BOSTON--Like a moth to the flame, or Charlie Brown to that football Lucy's holding, I keep going back to Wonderland Greyhound Park, the site of my parimutuel awakening, even though I know its time has passed and you can't go home again.
I spent four or five nights a week there from 1976 to 1978, then returned for the first time 22 years later, toward the end of the Handicapalooza tour I did with Mike Watchmaker. It was devastating. I wrote in a column for the July 25, 2000 DRF:
"The pilgrimage was disheartening. We remembered Wonderland as a charmed place, a bustling little quarter-mile oval with packed stands and a busy grandstand apron. What we found was a grim and silent simulcasting factory with lots of television monitors but little energy. In the clubhouse dining room, no one even bothered turning up the sound to alert you that Swifty the mechanical rabbit was beginning his appointed rounds and the race was about to start."
I tried again in 2003, during what may have been the first and was certainly the last book signing ever held at a dog track. My chief memory of the event is that the guy who used a boxcutter to open the two cartons of books we had ambitiously sent also opened a crucial vein on his arm, spraying every copy with his bloody autograph. I choose to believe that's the only reason we sold roughly two(2) copies.
Yet back I went Sunday night, being only six miles away on the eve of a long-planned Monday visit to Suffolk Downs. If possible, things have deteriorated even further. If there were 100 people in the one small open area of the track, I couldn't see most of them, and I counted exactly 11 on the apron for the night's second race. The only open outdoor area starts a good 10 yards to the right of the finish line, so you can't even watch the dogs cross the wire.

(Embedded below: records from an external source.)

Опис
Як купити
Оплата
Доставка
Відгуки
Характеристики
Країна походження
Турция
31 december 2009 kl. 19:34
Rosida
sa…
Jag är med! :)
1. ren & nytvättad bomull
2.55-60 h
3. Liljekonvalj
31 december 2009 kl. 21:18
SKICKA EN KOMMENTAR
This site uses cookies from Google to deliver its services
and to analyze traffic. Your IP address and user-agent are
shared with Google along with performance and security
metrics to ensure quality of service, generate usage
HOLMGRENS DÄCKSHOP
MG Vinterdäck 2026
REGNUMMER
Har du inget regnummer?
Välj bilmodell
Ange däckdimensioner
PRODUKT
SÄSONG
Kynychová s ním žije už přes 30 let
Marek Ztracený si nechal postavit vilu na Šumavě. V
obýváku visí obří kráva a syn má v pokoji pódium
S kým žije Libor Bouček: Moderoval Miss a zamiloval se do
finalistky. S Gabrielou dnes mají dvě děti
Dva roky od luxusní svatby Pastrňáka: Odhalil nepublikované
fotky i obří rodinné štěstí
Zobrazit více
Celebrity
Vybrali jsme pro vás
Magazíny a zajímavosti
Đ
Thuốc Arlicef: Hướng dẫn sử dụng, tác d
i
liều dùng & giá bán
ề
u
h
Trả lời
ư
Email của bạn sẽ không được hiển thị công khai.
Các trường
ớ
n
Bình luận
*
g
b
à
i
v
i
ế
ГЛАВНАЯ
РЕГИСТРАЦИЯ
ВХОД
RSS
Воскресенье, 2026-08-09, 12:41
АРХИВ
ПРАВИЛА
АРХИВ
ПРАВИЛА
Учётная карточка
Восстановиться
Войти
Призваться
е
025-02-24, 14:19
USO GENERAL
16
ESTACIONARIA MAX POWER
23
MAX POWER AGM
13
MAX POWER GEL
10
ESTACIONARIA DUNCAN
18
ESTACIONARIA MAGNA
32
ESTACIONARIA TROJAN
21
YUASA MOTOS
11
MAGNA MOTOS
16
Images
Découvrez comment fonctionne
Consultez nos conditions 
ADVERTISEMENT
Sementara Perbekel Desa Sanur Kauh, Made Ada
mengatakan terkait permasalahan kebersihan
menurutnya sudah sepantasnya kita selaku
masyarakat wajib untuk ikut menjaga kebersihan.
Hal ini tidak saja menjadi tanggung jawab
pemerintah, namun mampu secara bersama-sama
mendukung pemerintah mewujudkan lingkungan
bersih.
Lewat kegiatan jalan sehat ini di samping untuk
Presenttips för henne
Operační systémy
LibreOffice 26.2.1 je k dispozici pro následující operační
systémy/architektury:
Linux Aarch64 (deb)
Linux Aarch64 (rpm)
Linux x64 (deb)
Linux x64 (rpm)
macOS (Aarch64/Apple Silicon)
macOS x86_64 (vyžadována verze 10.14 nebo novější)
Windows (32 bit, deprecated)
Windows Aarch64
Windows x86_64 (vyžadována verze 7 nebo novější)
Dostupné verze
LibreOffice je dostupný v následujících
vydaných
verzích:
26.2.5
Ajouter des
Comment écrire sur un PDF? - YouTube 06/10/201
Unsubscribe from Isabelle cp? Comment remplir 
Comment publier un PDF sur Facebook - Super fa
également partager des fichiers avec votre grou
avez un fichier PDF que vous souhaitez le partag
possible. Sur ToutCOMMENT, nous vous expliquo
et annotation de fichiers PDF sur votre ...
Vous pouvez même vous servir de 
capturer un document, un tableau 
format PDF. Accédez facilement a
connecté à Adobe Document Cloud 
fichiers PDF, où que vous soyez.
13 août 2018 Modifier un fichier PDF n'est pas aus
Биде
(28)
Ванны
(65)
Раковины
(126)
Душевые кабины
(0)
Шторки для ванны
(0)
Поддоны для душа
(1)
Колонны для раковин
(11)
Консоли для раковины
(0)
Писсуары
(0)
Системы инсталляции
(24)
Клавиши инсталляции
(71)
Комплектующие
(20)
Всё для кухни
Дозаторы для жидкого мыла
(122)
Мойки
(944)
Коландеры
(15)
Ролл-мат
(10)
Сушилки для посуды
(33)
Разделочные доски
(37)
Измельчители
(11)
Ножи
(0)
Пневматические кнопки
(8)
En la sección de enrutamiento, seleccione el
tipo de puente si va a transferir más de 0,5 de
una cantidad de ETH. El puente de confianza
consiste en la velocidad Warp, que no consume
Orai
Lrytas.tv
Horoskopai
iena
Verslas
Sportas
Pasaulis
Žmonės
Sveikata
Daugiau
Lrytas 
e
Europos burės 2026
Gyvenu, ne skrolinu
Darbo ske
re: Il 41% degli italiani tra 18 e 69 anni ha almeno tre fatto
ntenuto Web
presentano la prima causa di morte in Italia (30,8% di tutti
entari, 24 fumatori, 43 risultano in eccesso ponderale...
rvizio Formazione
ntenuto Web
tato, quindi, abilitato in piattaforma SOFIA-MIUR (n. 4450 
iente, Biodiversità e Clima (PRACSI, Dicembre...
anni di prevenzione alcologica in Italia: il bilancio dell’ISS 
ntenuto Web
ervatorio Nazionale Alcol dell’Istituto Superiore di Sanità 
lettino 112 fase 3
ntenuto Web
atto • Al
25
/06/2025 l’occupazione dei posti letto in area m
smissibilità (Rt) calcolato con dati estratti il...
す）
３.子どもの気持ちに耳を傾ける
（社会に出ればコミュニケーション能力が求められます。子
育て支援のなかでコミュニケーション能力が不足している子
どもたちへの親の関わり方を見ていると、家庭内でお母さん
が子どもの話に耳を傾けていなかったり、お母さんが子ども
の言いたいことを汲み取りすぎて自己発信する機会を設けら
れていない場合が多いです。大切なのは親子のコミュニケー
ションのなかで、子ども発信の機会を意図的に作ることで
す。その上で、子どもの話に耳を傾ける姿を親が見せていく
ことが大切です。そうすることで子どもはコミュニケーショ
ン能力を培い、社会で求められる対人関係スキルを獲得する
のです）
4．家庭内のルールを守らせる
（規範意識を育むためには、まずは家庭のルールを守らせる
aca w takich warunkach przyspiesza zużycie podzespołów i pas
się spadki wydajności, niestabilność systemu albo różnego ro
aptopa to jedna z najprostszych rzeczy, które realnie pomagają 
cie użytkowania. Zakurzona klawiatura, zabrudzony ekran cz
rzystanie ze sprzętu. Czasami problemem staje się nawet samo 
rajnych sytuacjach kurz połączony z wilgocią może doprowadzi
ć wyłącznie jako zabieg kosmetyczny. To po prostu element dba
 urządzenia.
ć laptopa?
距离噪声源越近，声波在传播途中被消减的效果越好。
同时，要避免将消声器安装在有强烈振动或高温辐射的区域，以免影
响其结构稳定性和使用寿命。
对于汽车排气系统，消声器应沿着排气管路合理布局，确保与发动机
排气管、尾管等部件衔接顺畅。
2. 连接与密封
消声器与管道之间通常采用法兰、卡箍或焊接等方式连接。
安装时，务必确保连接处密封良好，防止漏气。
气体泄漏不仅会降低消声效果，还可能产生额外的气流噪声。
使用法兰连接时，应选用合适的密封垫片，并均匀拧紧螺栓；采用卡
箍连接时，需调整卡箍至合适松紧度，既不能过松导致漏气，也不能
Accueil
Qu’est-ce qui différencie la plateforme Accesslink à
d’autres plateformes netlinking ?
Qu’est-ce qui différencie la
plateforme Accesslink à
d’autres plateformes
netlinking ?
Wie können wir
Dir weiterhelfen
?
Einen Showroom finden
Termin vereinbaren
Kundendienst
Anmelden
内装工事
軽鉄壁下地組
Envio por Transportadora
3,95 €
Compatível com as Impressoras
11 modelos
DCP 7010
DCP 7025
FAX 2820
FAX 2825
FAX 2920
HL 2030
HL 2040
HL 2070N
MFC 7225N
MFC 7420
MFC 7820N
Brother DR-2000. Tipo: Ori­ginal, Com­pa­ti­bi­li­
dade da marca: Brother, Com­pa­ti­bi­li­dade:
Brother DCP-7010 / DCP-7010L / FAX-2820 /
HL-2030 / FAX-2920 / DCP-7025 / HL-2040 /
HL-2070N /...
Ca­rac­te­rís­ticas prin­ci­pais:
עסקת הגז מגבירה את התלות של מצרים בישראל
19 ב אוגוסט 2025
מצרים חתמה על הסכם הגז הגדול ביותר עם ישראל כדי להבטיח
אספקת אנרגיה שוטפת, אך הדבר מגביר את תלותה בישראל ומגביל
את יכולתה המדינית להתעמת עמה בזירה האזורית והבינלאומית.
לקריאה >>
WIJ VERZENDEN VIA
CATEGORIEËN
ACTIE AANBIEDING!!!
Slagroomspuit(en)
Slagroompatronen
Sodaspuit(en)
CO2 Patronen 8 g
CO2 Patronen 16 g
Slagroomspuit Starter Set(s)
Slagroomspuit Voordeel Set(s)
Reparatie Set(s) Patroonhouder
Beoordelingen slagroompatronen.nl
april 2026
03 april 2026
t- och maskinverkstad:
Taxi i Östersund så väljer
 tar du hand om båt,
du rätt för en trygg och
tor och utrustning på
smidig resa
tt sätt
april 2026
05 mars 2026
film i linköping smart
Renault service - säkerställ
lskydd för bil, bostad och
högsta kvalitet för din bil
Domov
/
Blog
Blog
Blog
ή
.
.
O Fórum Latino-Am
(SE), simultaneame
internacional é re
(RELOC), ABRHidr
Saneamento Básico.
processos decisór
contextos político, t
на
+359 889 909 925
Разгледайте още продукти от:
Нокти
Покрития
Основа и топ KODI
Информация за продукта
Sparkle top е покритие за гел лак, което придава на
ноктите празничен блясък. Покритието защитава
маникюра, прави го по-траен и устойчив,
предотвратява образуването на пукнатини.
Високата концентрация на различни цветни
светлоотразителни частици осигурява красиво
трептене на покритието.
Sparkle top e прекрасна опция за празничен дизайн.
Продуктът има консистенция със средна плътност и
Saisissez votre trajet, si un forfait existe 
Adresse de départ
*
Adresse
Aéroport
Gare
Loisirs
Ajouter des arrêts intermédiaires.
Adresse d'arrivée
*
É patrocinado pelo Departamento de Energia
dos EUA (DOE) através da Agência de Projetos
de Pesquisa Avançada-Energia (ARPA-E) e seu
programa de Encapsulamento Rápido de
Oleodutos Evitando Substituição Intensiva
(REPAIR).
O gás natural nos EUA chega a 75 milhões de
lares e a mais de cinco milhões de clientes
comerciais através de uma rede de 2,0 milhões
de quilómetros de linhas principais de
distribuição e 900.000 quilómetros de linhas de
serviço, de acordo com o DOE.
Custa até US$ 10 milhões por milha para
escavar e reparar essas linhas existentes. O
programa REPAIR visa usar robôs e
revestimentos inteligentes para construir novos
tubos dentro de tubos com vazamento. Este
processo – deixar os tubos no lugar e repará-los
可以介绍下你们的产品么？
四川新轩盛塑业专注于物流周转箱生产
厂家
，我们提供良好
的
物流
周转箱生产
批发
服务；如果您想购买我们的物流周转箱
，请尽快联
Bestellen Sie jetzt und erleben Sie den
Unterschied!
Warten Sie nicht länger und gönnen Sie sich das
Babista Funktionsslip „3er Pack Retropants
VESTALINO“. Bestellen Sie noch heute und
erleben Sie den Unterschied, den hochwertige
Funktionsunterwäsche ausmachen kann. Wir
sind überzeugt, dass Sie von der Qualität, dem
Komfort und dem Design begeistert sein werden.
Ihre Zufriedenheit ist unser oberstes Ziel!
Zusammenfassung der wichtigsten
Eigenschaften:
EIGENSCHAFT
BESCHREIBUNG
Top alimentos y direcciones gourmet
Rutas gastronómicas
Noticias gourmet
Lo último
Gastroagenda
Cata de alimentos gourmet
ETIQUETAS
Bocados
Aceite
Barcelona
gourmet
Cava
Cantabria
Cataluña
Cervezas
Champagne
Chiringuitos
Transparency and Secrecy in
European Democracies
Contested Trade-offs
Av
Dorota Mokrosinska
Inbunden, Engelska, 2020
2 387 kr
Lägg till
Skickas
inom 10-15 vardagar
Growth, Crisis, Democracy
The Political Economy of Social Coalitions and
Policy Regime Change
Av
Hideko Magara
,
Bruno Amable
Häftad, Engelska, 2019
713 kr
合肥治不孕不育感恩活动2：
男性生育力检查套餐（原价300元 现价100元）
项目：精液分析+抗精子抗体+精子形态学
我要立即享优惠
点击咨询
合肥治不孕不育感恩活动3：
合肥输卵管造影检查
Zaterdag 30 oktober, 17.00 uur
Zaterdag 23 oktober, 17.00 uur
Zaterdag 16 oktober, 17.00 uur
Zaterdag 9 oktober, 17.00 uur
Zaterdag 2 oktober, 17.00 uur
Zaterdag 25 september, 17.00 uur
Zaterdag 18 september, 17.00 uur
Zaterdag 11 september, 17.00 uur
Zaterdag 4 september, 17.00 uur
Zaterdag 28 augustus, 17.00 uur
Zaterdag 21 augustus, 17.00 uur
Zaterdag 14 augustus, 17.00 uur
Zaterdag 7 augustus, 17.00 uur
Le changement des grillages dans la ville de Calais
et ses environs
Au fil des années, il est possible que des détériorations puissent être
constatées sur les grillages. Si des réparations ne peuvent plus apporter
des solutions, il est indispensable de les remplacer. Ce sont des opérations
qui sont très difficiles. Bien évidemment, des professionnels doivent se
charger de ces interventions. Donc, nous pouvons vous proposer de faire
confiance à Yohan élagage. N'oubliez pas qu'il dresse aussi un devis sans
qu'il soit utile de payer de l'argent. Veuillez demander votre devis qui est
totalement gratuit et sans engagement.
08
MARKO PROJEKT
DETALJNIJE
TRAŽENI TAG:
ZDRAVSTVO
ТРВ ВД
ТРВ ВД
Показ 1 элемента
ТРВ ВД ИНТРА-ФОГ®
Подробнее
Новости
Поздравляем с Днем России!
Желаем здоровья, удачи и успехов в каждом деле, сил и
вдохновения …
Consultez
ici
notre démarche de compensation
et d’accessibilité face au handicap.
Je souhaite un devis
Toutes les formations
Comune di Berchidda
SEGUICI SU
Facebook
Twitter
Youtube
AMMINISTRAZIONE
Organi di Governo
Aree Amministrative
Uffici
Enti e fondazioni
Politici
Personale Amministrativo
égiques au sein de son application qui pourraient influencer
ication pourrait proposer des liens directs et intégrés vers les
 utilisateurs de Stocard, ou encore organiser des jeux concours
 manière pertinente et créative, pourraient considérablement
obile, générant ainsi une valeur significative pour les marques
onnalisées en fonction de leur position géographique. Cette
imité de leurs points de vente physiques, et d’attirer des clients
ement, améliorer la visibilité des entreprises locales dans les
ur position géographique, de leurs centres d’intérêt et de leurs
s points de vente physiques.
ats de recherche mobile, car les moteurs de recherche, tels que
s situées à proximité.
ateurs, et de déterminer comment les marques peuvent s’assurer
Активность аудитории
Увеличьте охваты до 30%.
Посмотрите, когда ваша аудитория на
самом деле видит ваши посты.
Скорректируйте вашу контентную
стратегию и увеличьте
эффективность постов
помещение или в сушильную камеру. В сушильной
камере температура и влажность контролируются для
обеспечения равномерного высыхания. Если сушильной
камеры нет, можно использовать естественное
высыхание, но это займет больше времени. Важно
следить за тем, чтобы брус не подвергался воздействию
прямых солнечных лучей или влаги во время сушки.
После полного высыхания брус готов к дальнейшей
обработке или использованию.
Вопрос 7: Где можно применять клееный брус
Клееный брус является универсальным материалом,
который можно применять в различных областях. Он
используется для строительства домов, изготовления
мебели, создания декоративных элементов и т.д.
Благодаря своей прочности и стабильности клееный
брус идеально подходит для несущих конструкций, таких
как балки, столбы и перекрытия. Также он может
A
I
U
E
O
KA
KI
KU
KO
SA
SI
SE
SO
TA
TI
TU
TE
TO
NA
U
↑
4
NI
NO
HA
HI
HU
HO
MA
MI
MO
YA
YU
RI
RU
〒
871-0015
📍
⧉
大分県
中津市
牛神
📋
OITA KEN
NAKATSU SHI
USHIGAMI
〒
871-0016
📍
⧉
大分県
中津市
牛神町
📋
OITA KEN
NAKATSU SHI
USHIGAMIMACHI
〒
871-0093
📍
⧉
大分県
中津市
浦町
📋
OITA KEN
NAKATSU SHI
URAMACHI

The prices posted for race 2 suggested the WPS pools are not terribly robust these days:
1: 5.20 9.00 ----
2: ----- 3.60 7.80
8: ----- ----- 3.80
That first set of dashes is no typo: Nobody bet on the 8-5 favorite to show. And I'm guessing the place pool was about $24, with $2 bet on the winner and $5 on the runner-up.
Becoming a retired-greyhound owner has ruined me as a dog handicapper. Greyhound racing is actually a fascinating handicapping exercise, with a high premium on predicting how the race will unfold into the first turn, but I no longer ponder such things: I merely look for the black dogs who look like like Badger Pluto and the black-and-whites who look like Badger Popeye, throwing out all the reds and brindles. I know, it's pathetic. But in race 3 it worked: I made a $10 three-dog quinella box of the black and the two black-and-whites and they ran 1-2-3 around the track. I missed the $82 tri but the Q of Abe (Stritzal-Fast Pass) and Echelon (Crew Cut Casey-Gimena) came back a fat $17.20. Having won my first bet at Wonderland 31 years ago, I decided to win my last, and called it a night.
--We have a policy at DRF of not printing "brag boxes," those squibs you sometimes see on the racing pages of daily newspapers that Clocker Joe or whoever makes their picks had six on top yesterday. But one of our own deserves one: Dave Litfin, who according to a scorecard kept by the very useful racing-links site equidaily.com, came out on top among the 26 public handicappers who made daily selections during the Saratoga meet. Litfin picked 109 winners from 345 races, three more than Tom Cunningham of the Albany Times-Union and 35 to 45 more than four employees of a downstate tabloid that captured four of the bottom five spots in the rankings.
What makes Litfin's achievement all the more impressive is that his picks were made and published a full day before anyone else's because DRF prints a day earlier than the other papers. That means that every other public handicappper has the benefit of Litfin's analysis, and not one of them could improve on his selections.
Before he gets a swelled head, I'll note that he went 1-for-10 Sunday at Belmont with his lone winner paying $2.30.
---Speaking of that $2.30 winner, it was Oprah Winney, tuning up for the BC F&M Sprint in the restricted Schenectady Handicap against four overmatched statebred rivals. NYRA permitted show betting and the bridgejumpers jumped in at $2.10, but some of them were probably looking for bridges after they apparently tried to do it again in the finale: Posted, with triple-digit Beyers in his last two starts, was 2-5 to win a statebred N2x but wilted from chasing Stonewood early and faded to fourth. The show prices in his absence, with the 2nd, 3rd and 4th choices running 1-2-3, were $9.60, $14.60 and $17.80.
We'll catch up together on the rest of the opening three days of Belmont Fall after I get back home, crunch the numbers, and watch the replays on something bigger than a breadbox.